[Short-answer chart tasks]

==*==

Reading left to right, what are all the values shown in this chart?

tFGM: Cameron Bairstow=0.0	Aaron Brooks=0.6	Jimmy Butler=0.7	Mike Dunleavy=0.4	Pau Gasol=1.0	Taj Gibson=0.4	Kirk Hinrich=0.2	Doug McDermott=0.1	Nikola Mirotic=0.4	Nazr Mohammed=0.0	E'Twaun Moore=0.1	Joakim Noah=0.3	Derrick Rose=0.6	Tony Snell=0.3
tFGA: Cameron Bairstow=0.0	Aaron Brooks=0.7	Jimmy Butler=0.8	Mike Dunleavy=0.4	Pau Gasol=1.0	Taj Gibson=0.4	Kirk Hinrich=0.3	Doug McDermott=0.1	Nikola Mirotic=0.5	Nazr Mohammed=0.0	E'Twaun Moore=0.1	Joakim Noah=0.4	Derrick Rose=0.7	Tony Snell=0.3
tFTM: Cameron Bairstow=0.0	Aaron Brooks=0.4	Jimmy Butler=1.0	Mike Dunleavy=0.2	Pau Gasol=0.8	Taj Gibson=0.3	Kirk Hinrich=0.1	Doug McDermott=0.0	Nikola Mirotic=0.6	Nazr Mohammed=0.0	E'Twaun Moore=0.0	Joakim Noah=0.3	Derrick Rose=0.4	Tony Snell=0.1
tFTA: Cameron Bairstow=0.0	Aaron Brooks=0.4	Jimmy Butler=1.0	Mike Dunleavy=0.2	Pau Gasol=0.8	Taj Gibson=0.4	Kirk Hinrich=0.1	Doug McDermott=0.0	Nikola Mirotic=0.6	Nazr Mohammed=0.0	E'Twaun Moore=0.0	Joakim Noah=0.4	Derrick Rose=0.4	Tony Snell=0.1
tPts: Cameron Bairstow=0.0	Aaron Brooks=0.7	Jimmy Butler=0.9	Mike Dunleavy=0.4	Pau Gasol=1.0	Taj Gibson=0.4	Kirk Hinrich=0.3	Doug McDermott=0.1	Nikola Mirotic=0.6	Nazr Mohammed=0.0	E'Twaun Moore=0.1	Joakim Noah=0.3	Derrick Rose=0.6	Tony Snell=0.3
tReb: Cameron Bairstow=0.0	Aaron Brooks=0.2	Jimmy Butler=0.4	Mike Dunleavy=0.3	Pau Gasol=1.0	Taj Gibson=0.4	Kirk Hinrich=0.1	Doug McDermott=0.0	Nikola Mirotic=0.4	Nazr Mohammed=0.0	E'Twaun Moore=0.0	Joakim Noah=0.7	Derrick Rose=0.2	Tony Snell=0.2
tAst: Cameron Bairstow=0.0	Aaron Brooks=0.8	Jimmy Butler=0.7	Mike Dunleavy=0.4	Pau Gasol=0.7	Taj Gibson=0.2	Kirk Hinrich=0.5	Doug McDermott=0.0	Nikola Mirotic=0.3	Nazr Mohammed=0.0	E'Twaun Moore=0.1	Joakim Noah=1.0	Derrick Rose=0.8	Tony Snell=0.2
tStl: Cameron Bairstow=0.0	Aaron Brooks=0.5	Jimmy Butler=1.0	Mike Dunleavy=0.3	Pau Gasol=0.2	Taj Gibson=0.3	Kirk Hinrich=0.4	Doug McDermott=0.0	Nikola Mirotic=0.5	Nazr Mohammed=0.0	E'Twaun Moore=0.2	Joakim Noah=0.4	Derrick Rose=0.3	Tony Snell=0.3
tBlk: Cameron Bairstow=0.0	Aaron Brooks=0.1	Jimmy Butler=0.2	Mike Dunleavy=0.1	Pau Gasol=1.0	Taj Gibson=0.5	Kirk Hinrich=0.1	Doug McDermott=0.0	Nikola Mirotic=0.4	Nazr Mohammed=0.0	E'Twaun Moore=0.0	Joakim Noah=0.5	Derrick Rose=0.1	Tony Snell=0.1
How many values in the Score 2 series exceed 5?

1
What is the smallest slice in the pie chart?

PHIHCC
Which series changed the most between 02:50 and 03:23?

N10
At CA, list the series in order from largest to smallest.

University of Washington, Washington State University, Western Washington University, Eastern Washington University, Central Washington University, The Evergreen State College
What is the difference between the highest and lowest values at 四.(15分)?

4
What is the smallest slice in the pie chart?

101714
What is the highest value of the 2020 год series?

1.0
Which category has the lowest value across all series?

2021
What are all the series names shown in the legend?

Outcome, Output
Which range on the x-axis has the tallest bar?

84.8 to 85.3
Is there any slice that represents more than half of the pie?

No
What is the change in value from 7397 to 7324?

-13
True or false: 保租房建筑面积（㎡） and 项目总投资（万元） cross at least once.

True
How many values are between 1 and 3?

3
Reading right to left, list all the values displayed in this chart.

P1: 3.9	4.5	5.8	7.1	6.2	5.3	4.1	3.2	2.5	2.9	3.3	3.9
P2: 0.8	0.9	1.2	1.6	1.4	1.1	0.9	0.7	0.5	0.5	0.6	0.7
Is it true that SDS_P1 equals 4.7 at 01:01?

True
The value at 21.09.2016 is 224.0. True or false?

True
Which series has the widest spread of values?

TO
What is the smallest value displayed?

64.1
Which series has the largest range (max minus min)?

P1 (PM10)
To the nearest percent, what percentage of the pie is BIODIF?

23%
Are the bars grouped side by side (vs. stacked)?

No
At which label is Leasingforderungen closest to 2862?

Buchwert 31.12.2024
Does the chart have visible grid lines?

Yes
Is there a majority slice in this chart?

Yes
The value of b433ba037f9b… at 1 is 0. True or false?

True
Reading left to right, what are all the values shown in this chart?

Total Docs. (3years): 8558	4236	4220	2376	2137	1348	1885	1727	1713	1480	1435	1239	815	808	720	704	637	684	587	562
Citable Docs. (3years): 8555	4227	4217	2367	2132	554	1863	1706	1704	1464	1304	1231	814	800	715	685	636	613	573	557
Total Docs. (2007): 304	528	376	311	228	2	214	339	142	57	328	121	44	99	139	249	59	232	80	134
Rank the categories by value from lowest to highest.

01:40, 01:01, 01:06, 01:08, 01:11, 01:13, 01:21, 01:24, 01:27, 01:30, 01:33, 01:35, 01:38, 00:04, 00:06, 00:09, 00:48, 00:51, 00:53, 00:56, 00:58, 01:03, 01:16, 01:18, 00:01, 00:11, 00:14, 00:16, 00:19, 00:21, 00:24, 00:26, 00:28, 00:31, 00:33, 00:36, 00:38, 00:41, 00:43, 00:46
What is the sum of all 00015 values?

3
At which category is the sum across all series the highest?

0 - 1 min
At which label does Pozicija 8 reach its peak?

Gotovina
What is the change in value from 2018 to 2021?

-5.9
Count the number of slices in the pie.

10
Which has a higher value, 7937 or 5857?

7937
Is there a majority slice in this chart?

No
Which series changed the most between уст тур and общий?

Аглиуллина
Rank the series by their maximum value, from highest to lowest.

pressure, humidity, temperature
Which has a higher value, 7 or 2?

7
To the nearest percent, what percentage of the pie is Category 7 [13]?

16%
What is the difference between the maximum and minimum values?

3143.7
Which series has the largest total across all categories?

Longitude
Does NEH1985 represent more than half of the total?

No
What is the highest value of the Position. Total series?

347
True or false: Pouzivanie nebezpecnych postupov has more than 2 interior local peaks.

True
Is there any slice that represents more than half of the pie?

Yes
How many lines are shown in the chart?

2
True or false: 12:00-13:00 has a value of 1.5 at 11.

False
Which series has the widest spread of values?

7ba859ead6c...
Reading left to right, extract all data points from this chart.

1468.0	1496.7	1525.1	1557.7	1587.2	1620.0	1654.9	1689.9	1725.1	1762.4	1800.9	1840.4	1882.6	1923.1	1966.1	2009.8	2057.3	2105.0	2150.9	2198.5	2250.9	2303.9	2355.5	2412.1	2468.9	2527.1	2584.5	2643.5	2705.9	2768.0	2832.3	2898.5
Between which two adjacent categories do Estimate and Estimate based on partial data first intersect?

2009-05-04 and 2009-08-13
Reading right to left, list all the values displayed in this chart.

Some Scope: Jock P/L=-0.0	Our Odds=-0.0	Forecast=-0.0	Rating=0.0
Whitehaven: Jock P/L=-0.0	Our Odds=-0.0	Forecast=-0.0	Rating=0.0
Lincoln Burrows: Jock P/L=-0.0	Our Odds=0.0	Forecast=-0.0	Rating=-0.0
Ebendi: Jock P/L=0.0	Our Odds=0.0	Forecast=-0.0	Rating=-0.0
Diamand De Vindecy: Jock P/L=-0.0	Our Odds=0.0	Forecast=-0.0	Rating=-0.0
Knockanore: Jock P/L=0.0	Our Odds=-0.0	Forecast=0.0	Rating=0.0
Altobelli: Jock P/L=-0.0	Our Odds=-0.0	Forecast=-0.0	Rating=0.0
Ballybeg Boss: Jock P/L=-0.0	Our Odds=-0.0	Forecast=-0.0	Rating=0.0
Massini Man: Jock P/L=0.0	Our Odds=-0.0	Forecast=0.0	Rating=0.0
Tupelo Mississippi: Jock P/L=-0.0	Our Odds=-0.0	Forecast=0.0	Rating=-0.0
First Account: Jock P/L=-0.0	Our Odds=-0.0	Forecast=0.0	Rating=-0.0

==*==

**TASK REQUIREMENTS:** Locate every line of the data above that contains the word "range", and copy each one.

**EXERCISE RESULT:**
Which range on the x-axis has the tallest bar?
Which series has the largest range (max minus min)?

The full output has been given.